Routine health care that includes screenings, check-ups, and patient counseling to prevent illnesses, disease, or other health problems.

Premium

The amount that must be paid for your health insurance or plan. You and/or your employer usually pay it monthly, quarterly or yearly.

Prescription Drug Coverage

Health insurance or plan that helps pay for prescription drugs and medications.

Prescription Drug

Drugs and medications that by law require a prescription. A patient obtains from a physician a written script with instructions for a specific medication and its use.

Primary Care Physician

A physician (M.D. – Medical Doctor or D.O. – Doctor of Osteopathic Medicine) who directly provides or coordinates a range of health care services for a patient.

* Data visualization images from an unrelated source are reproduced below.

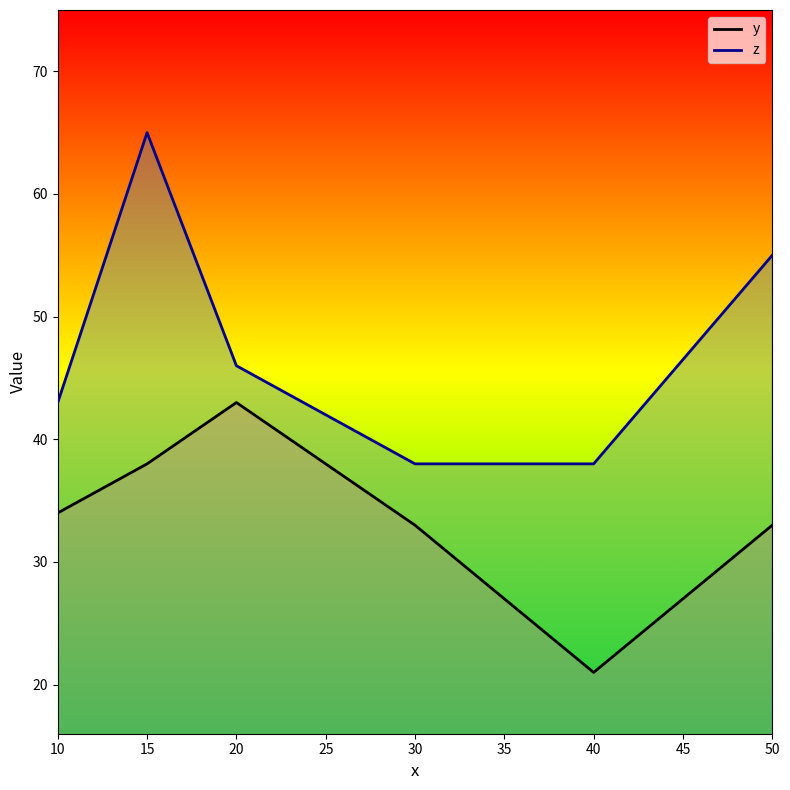

At how many categories does at least one series exceed 57?

1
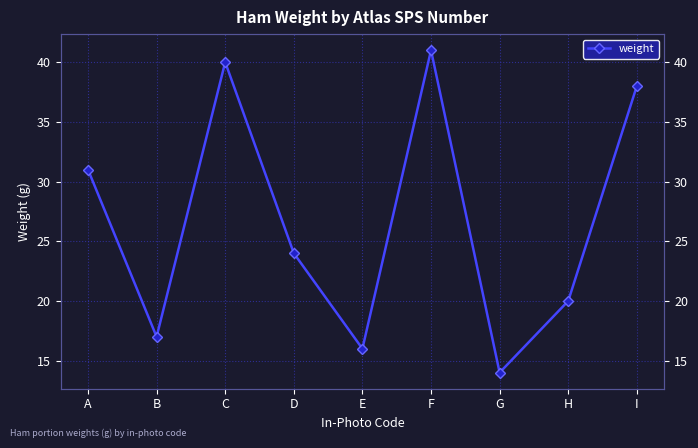

What is the value of the 5th point from the left?

16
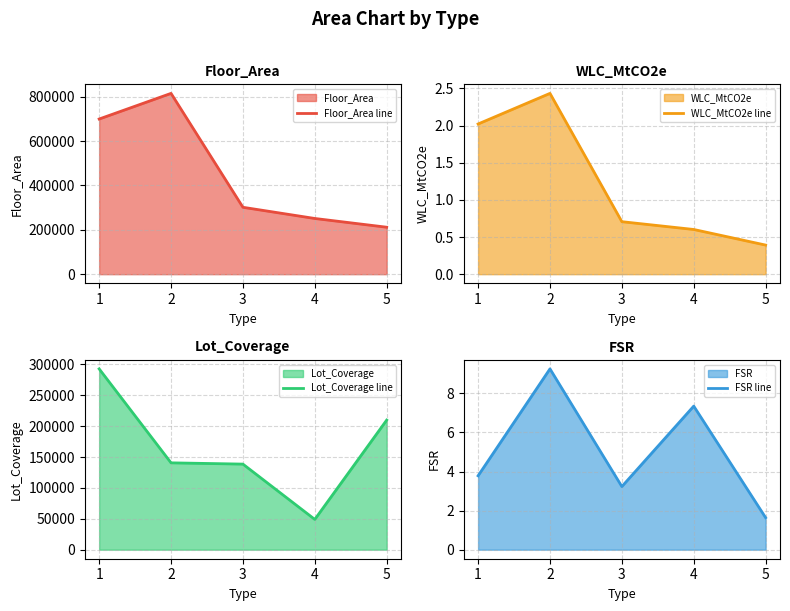

What is the sum of the Floor_Area line values at 1 and 2?

1514632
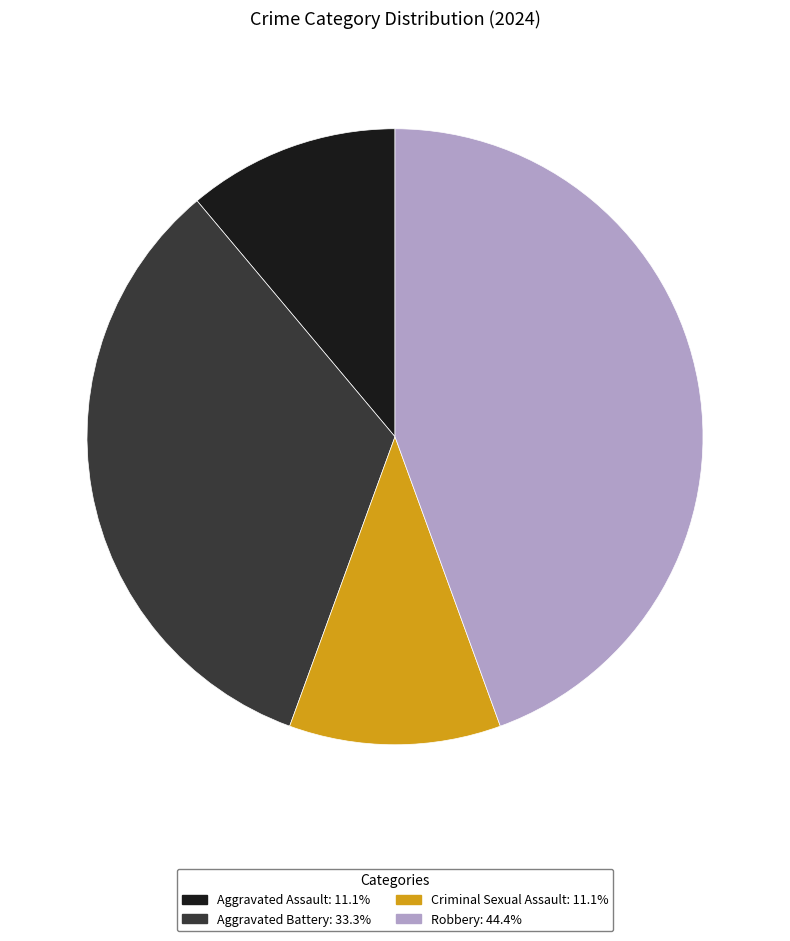

Does any single category account for the majority?

No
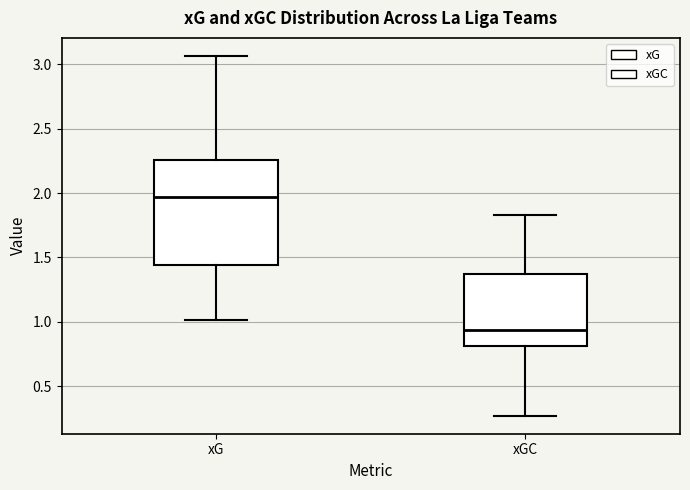

Which box has the lowest median line?

xGC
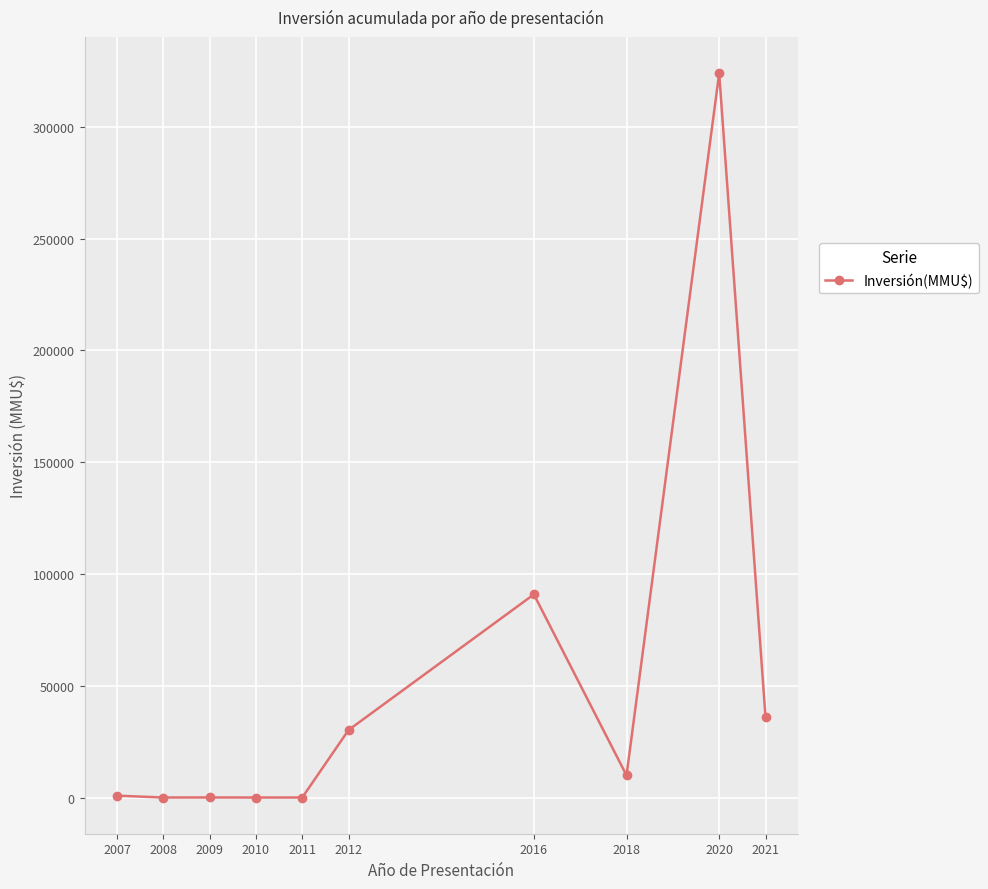

How many categories are shown in the chart?

10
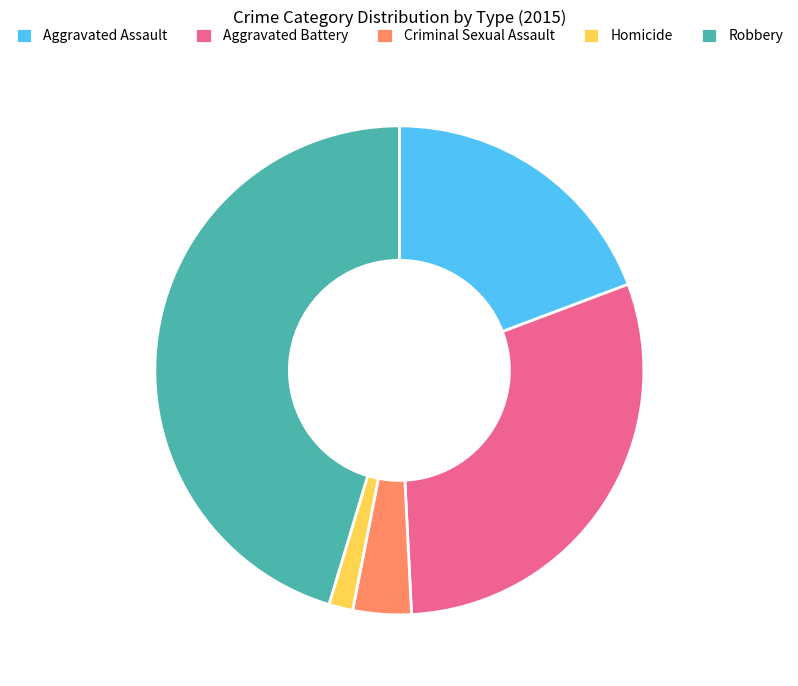

What is the smallest slice in the pie chart?

Homicide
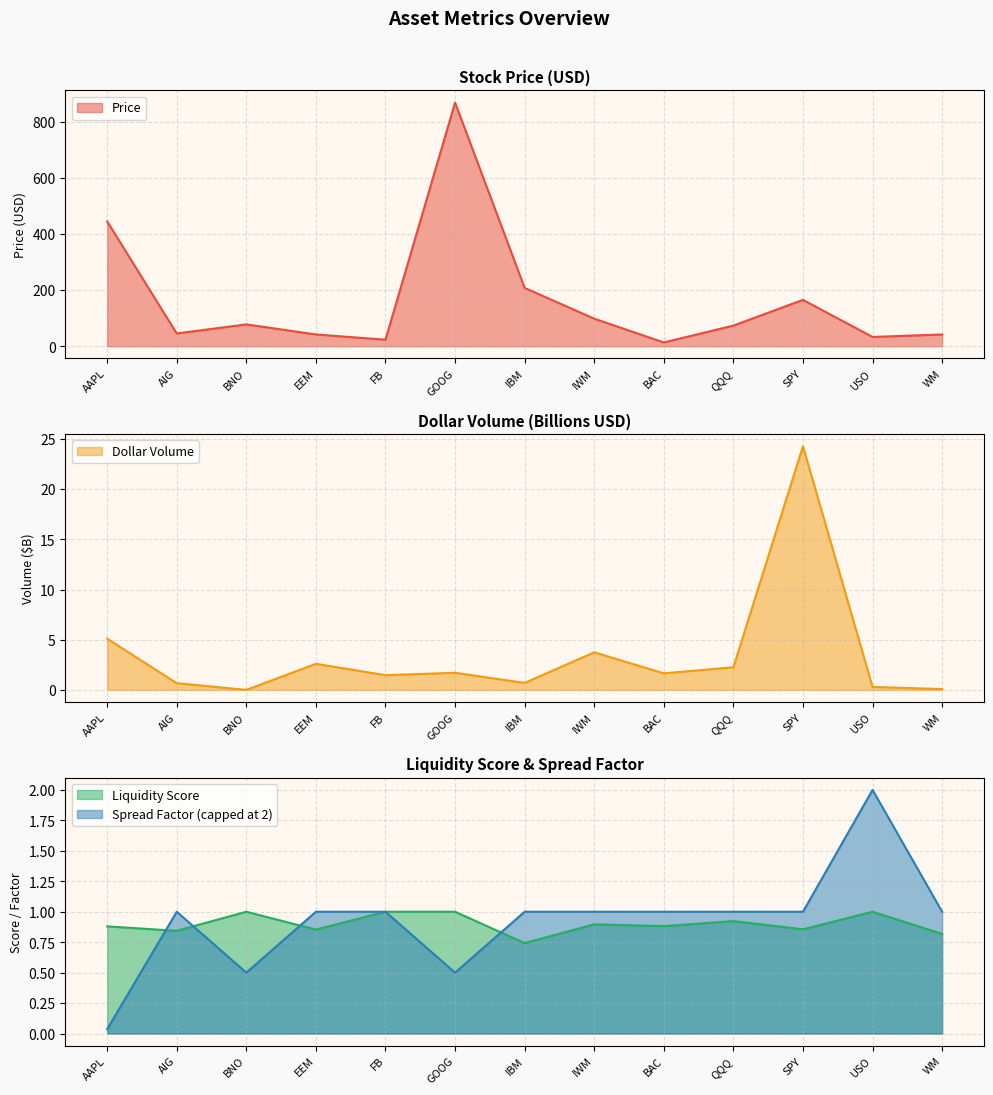

True or false: Dollar Volume (B) and Price cross at least once.

False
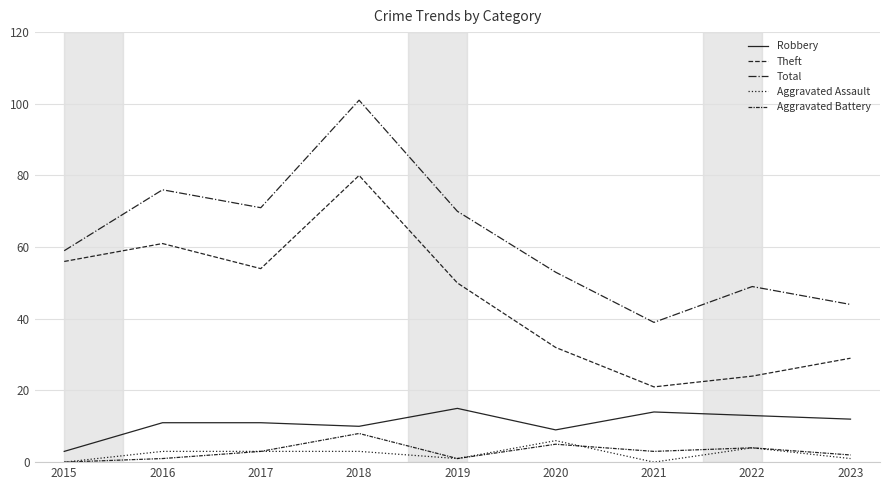

How many lines are shown in the chart?

5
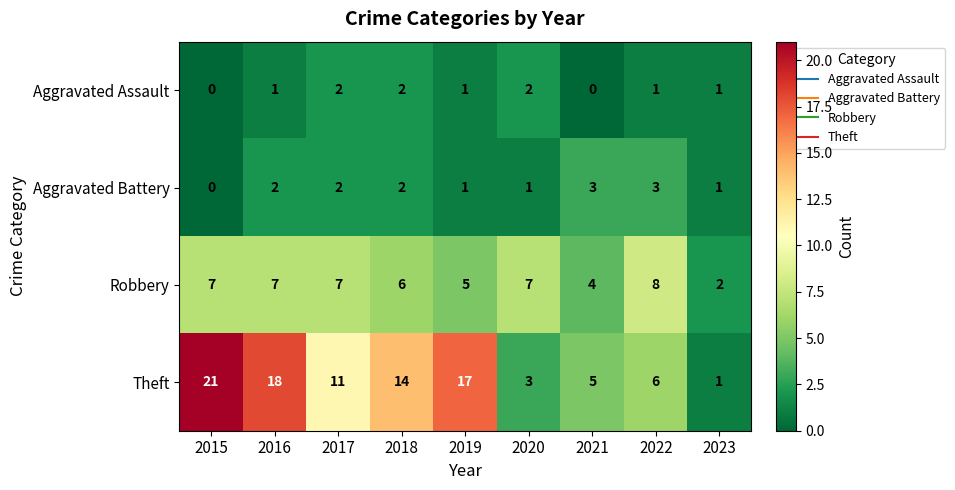

Which series has the largest range (max minus min)?

Theft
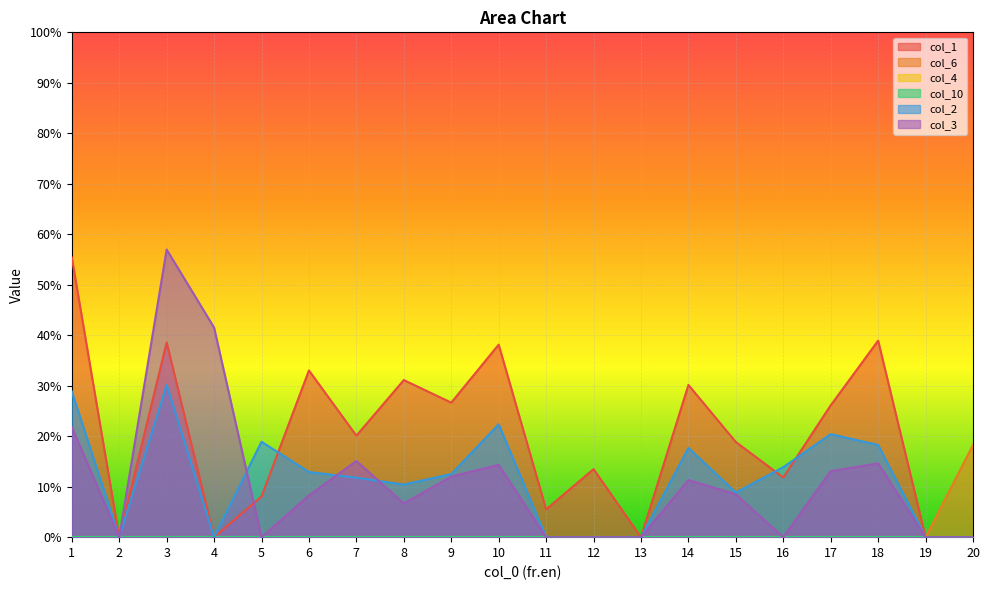

Does the chart display data point markers on the line(s)?

No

Public Health Insurance (Exchange)

A public exchange (either state or federal) is a marketplace for consumers to compare, purchase and enroll for health care coverage. These online marketplaces offer consumers and small employers a wide choice of affordable health plans.

Private Health Insurance (Exchange)

These private businesses are typically operated by brokers or insurers that sell insurance products to health care consumers online. They are designed to help consumers find plans for specific health conditions. They may help you find preferred doctors/hospitals and budget levels. Employers may purchase health care insurance plans through a private exchange. Their employees can then choose a health plan from those supplied by participating payers.

Subsidy

Government tax credits that are a primary way the Affordable Care Act makes buying health care insurance more affordable. Premium and cost-sharing credits are available to individuals/families with income ranges between 133-400% of the federal poverty level. To see if you are eligible for any type of subsidy, you may answer a few questions on an exchange website. Based on your family size, income and situation, you'll learn the amount of any subsidy for which you are eligible.

Wellness Programs

A program intended to improve and promote health and fitness that's usually offered through the work place, although insurance plans can offer them directly to their enrollees. The programs may include help to stop smoking, manage diabetes or weight loss and provide preventative health screenings.